Your dentist in Lyndhurst is certainly focused on keeping your mouth healthy, but the truth is, we’re also focused on what you eat. Why? Well, the truth is, what you eat can impact not only your overall health but your oral health, too. To help do our part in celebrating National Nutrition Month, we’re here to raise awareness about how eating right can keep your body and smile happy.
How Foods Affect Oral Health
Everything we eat can impact oral health. There are some foods that are great for teeth, and some that can cause problems.
What to Avoid
- Sugary Sweets: Eating too many sugary sweets can lead to tooth decay, cavities, and even gum disease. It’s why your dentist in Lyndhurst recommends limiting your daily intake of sugar. When we eat sugar, it feeds the bacteria in the mouth that produce acid. This acid erodes tooth enamel and can cause cavities as well as tooth sensitivity.
- Acidic Foods & Drinks: Speaking of acid, foods, and drinks that are acidic, such as citrus fruits, sports drinks, and soda can also directly harm the protective layer of enamel on teeth, making them more vulnerable to decay.

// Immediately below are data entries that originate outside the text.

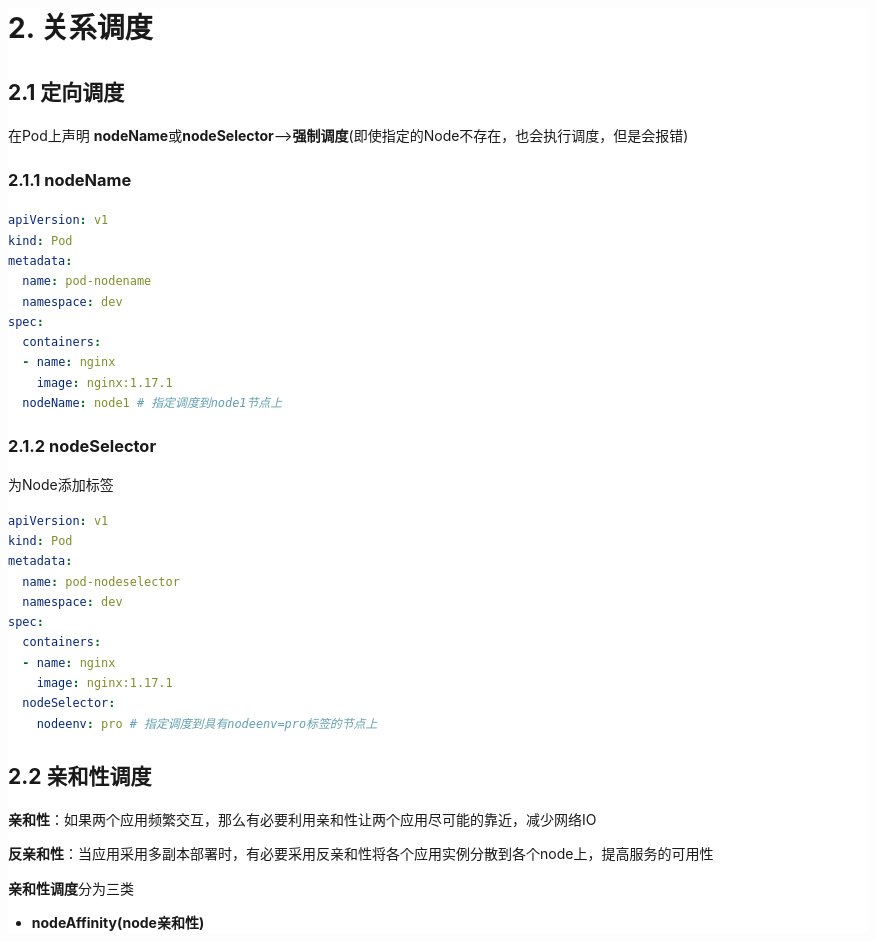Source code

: 



# 2. 关系调度

## 2.1 定向调度

在Pod上声明 **nodeName**或**nodeSelector**——>**强制调度**(即使指定的Node不存在，也会执行调度，但是会报错)

### 2.1.1 nodeName

```yaml
apiVersion: v1
kind: Pod
metadata:
  name: pod-nodename
  namespace: dev
spec:
  containers:
  - name: nginx
    image: nginx:1.17.1
  nodeName: node1 # 指定调度到node1节点上
```

### 2.1.2 nodeSelector

为Node添加标签

```yaml
apiVersion: v1
kind: Pod
metadata:
  name: pod-nodeselector
  namespace: dev
spec:
  containers:
  - name: nginx
    image: nginx:1.17.1
  nodeSelector: 
    nodeenv: pro # 指定调度到具有nodeenv=pro标签的节点上
```



## 2.2 亲和性调度

**亲和性**：如果两个应用频繁交互，那么有必要利用亲和性让两个应用尽可能的靠近，减少网络IO

**反亲和性**：当应用采用多副本部署时，有必要采用反亲和性将各个应用实例分散到各个node上，提高服务的可用性



**亲和性调度**分为三类

* **nodeAffinity(node亲和性)**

- Starchy Snacks: Sugar and acid aren’t the only things that can negatively affect oral health. Starchy foods, such as bread, crackers, and potatoes, can also contribute to tooth decay. Additionally, high-carb foods break down into simple sugars and can affect your teeth in the same way as sugar.
Best Types of Food for Teeth
- High in Calcium & Vitamin D: Two essential nutrients are needed to build and keep strong teeth (and bones!) – calcium and vitamin D. Foods that are high in calcium and vitamin D, such as dairy products, leafy greens, and salmon, can help keep teeth and gums healthy.

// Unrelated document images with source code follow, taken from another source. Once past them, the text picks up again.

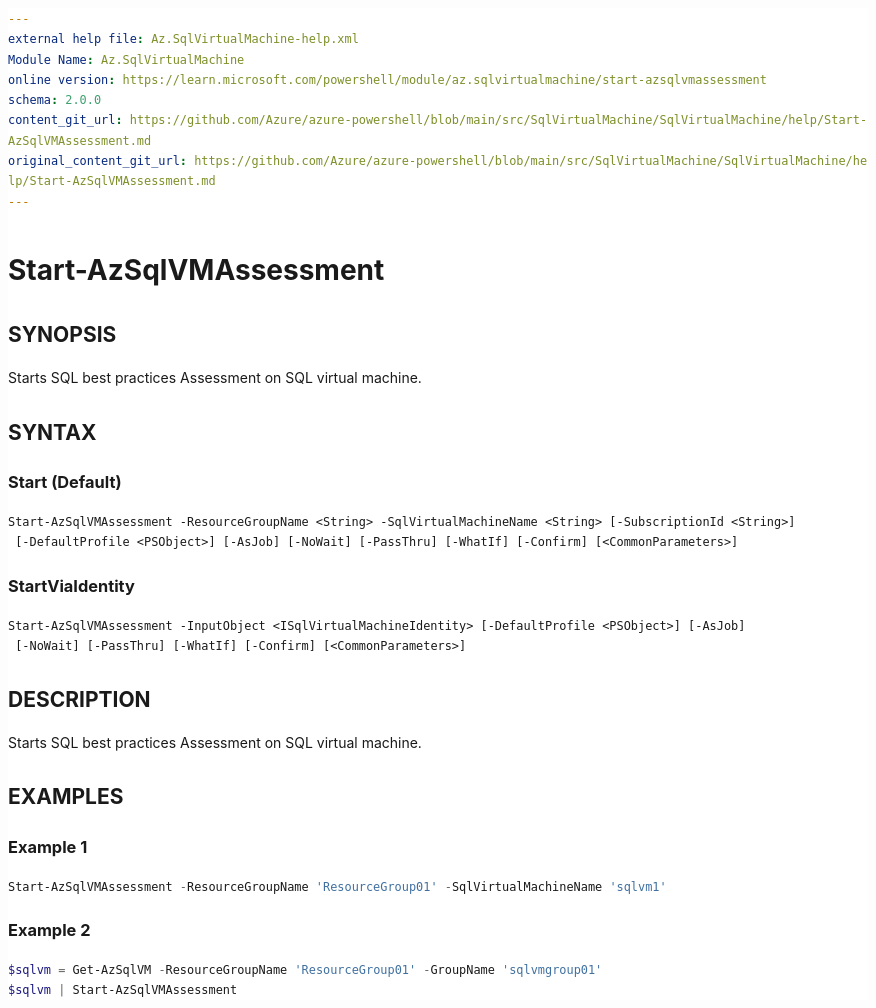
 ```yaml
---
external help file: Az.SqlVirtualMachine-help.xml
Module Name: Az.SqlVirtualMachine
online version: https://learn.microsoft.com/powershell/module/az.sqlvirtualmachine/start-azsqlvmassessment
schema: 2.0.0
content_git_url: https://github.com/Azure/azure-powershell/blob/main/src/SqlVirtualMachine/SqlVirtualMachine/help/Start-AzSqlVMAssessment.md
original_content_git_url: https://github.com/Azure/azure-powershell/blob/main/src/SqlVirtualMachine/SqlVirtualMachine/help/Start-AzSqlVMAssessment.md
---
```


# Start-AzSqlVMAssessment

## SYNOPSIS
Starts SQL best practices Assessment on SQL virtual machine.

## SYNTAX

### Start (Default)
```
Start-AzSqlVMAssessment -ResourceGroupName <String> -SqlVirtualMachineName <String> [-SubscriptionId <String>]
 [-DefaultProfile <PSObject>] [-AsJob] [-NoWait] [-PassThru] [-WhatIf] [-Confirm] [<CommonParameters>]
```

### StartViaIdentity
```
Start-AzSqlVMAssessment -InputObject <ISqlVirtualMachineIdentity> [-DefaultProfile <PSObject>] [-AsJob]
 [-NoWait] [-PassThru] [-WhatIf] [-Confirm] [<CommonParameters>]
```

## DESCRIPTION
Starts SQL best practices Assessment on SQL virtual machine.

## EXAMPLES

### Example 1
```powershell
Start-AzSqlVMAssessment -ResourceGroupName 'ResourceGroup01' -SqlVirtualMachineName 'sqlvm1'
```

### Example 2
```powershell
$sqlvm = Get-AzSqlVM -ResourceGroupName 'ResourceGroup01' -GroupName 'sqlvmgroup01'
$sqlvm | Start-AzSqlVMAssessment
```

- Vitamin C: Vitamin C isn’t only for enhancing the immune system, it’s also important for gum health. Enjoy foods with a lot of Vitamin C, such as broccoli, strawberries, and bell peppers.

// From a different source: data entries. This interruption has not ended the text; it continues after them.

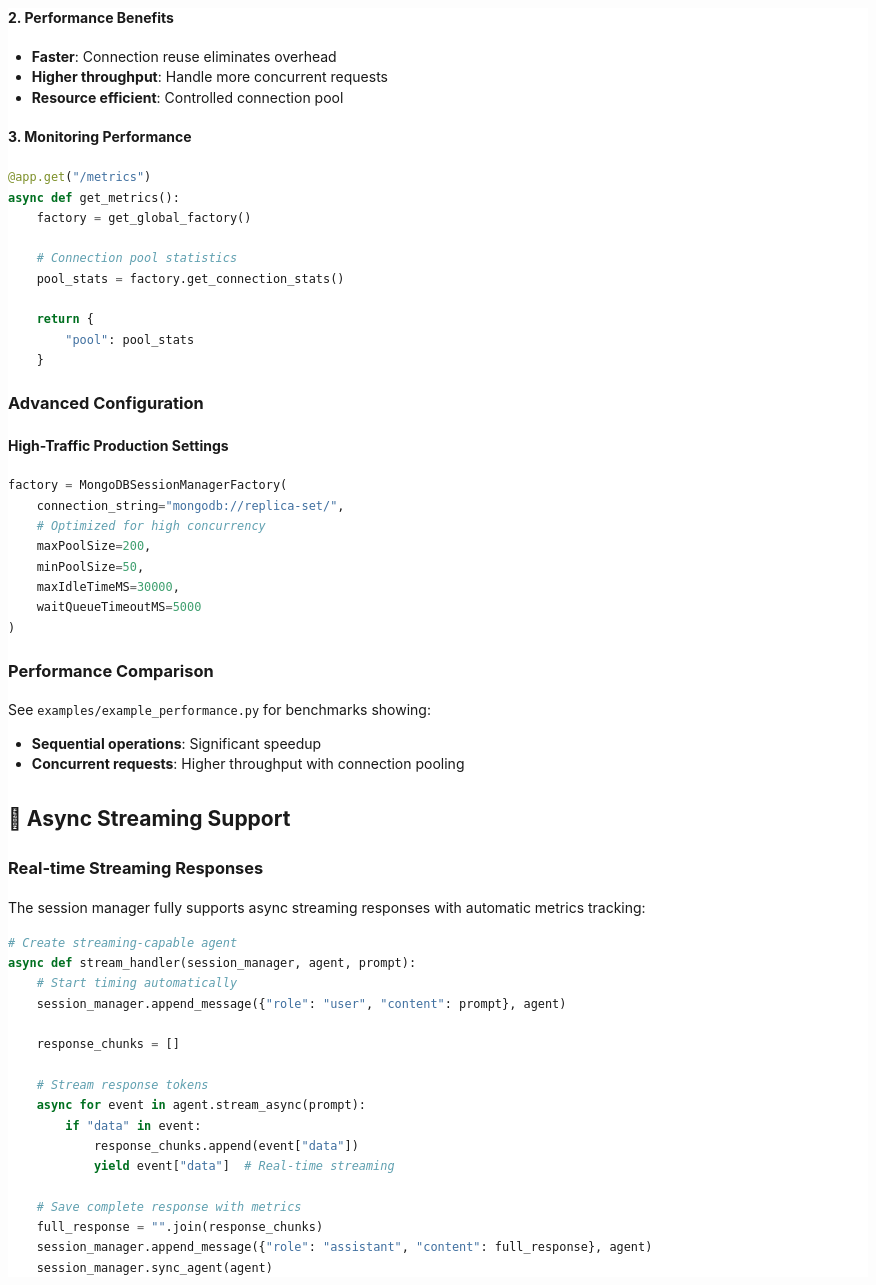 #### 2. Performance Benefits
- **Faster**: Connection reuse eliminates overhead
- **Higher throughput**: Handle more concurrent requests
- **Resource efficient**: Controlled connection pool

#### 3. Monitoring Performance
```python
@app.get("/metrics")
async def get_metrics():
    factory = get_global_factory()
    
    # Connection pool statistics
    pool_stats = factory.get_connection_stats()
    
    return {
        "pool": pool_stats
    }
```

### Advanced Configuration

#### High-Traffic Production Settings
```python
factory = MongoDBSessionManagerFactory(
    connection_string="mongodb://replica-set/",
    # Optimized for high concurrency
    maxPoolSize=200,
    minPoolSize=50,
    maxIdleTimeMS=30000,
    waitQueueTimeoutMS=5000
)
```


### Performance Comparison

See `examples/example_performance.py` for benchmarks showing:
- **Sequential operations**: Significant speedup
- **Concurrent requests**: Higher throughput with connection pooling

## 🌊 Async Streaming Support

### Real-time Streaming Responses
The session manager fully supports async streaming responses with automatic metrics tracking:

```python
# Create streaming-capable agent
async def stream_handler(session_manager, agent, prompt):
    # Start timing automatically
    session_manager.append_message({"role": "user", "content": prompt}, agent)
    
    response_chunks = []
    
    # Stream response tokens
    async for event in agent.stream_async(prompt):
        if "data" in event:
            response_chunks.append(event["data"])
            yield event["data"]  # Real-time streaming
    
    # Save complete response with metrics
    full_response = "".join(response_chunks)
    session_manager.append_message({"role": "assistant", "content": full_response}, agent)
    session_manager.sync_agent(agent)
```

Finding the Best Food for You
Nutrition can be complicated. The United States Department of Agriculture (USDA) tried to help us out by introducing the Food Guide Pyramid in 1992 to show us how much of each food group we should strive to eat every day. But the truth is, nutritional needs are individual, and not all of us need the same things in the same quantities. Things like age, gender, height, weight, activity level, and underlying health concerns can make your ideal combination of foods different from someone else. The best way to find out your nutritional needs is to go to MyPlate and customize the best mix of dietary recommendations for you.
Do your part this month, and all year around, to commit to eating better to keep your mouth and body healthy. And, of course, make sure to see your dentist in Lyndhurst at least twice a year for dental cleanings and exams.